*RECORDED DATA*
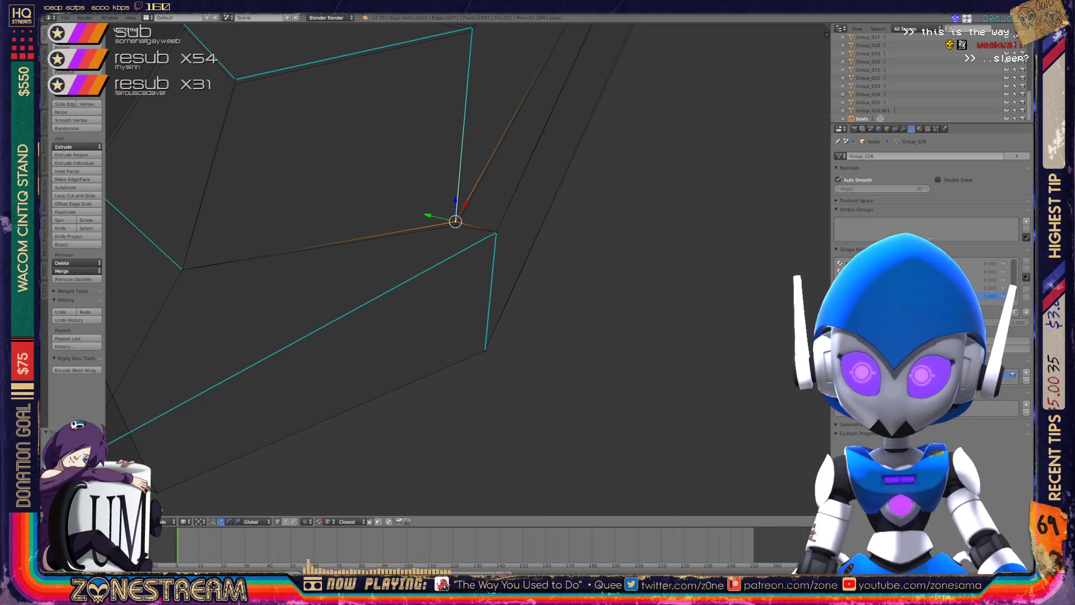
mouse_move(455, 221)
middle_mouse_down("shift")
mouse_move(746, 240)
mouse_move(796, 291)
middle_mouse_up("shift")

---

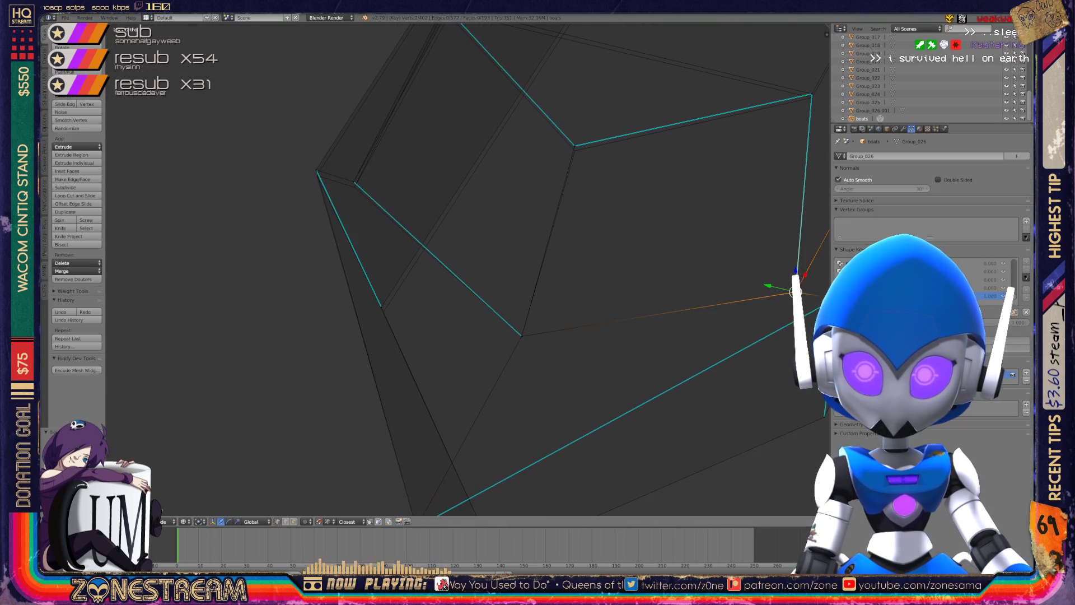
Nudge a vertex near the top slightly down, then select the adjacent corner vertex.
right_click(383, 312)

*WHAT YOU HAVE TO DO*
Give an exact copy of the lines above from the line with "Nudge a vertex" up to and including the line with "right_click(383, 312)", and leave everything else out.

*ANSWER*
Nudge a vertex near the top slightly down, then select the adjacent corner vertex.
right_click(383, 312)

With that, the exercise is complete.